#### WHAT IS REQUIRED
In the page text about books by African women writers, in which decade is 'Ogadinma' set?

The book delivers on that promise, pairing theoretical criticism with more practical notions of womanhood. Molara charts an expansive terrain, pairing the intellectual and political traditions of the African continent with those of the diaspora Black world. Among other subjects, she highlights the role of women in famous literatures, considers the responsibilities of a female writer, dissects the relationship between women and religion, and ends the collection with a nod to the political, on “African Women and the Myth of Democracy.”

 

‘BLESS THE DAUGHTER RAISED BY A VOICE IN HER HEAD’ BY WARSAN SHIRE 

In 2011, the Somali-born poet Warsan Shire shook the world of poetry. Her chapbook ‘Teaching My Mother How To Give Birth’ was representative of a new generation of African poets who were writing the private tensions of their heart with the encompassing allure of communal allure. Shire would explore migration through the specific lens of being female, and prior to the mid 2010s, had assumed a respected position within literary circles. She also wrote and voiced the empowering poetry you’d hear on Beyonce’s ‘Lemonade’, an album heavy in its ethos of feminism. 

Making her full-length debut, ‘Bless The Daughter Raised By A Voice in Her Head’ continues in the feminine-focused direction of Warsan’s early works. Her style broadens out to incorporate external voices, pulling from stories of women across the different societies she’s so far called home. She’s especially considerate of generational qualities, charting the similarities and differences between the lives of mothers and daughters. “Mama,” she writes in the title poem, “I made it out of your home, alive, raised by the voices in my head”.

‘OGADINMA, OR EVERYTHING WILL BE ALRIGHT’ BY UKAMAKA OLISAKWE 

Set in the eighties, ‘Ogadinma’ has been hailed as a prospective feminist classic. The titular character faces hard circumstances in the book’s early parts, with a rape culminating into a pregnancy no one wanted. Forced to relocate to Lagos from her family home in Kano, she refuses to marry an older man, thus marking the start of her independence. A vivid, sometimes brutal evocation of patriarchal societies and the need for feminine autonomy, the book takes from the narrative ideology of classic African feminist writers such as Flora Nwapa and Buchi Emecheta.

Structured pose output entries:
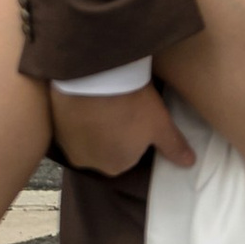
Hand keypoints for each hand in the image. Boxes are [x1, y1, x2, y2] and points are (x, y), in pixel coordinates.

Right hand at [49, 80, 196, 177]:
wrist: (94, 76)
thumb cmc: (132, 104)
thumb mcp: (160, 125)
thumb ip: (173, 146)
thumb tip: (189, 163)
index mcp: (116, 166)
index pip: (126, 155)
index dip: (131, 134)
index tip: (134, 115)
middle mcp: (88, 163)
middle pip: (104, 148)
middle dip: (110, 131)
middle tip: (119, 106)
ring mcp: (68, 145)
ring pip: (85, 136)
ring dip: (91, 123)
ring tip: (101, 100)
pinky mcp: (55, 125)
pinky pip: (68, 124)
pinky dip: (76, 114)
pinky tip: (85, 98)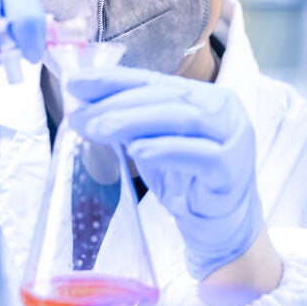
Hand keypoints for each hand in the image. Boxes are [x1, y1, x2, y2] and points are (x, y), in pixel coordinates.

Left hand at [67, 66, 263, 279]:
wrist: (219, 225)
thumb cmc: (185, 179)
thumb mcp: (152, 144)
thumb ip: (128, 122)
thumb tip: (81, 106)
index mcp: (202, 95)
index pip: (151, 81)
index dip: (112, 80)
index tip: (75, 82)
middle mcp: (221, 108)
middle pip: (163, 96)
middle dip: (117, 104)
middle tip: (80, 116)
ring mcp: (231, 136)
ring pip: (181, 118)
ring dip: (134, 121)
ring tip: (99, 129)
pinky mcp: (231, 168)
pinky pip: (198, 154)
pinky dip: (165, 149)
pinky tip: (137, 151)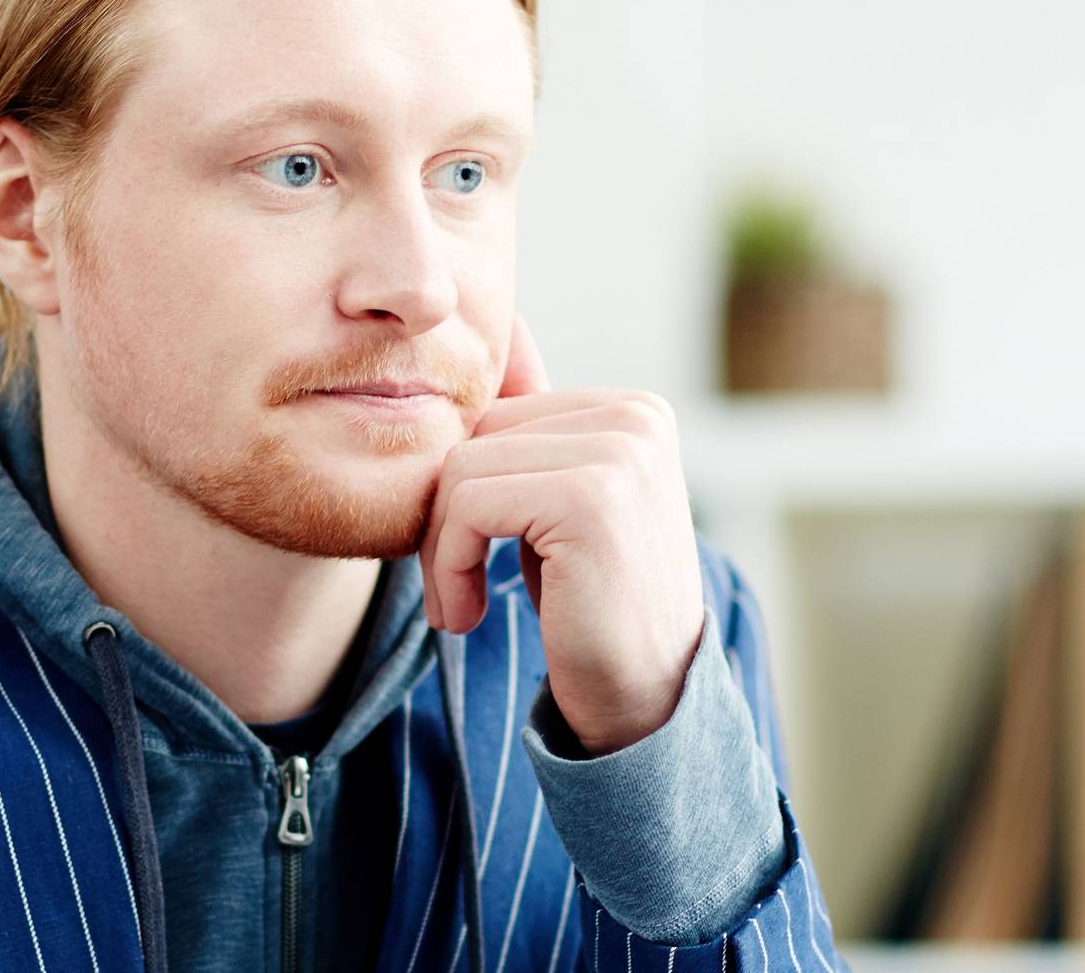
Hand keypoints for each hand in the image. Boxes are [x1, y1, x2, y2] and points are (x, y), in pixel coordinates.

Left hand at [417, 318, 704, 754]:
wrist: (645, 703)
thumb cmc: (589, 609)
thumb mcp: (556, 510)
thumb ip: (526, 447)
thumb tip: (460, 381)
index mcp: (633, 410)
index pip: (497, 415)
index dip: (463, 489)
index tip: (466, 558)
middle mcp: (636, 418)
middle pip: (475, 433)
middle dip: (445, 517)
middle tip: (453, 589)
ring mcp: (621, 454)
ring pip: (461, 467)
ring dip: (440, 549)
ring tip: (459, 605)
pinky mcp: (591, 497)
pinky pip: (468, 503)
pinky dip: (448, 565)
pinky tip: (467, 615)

#### SOLVED EXERCISE
The eighties.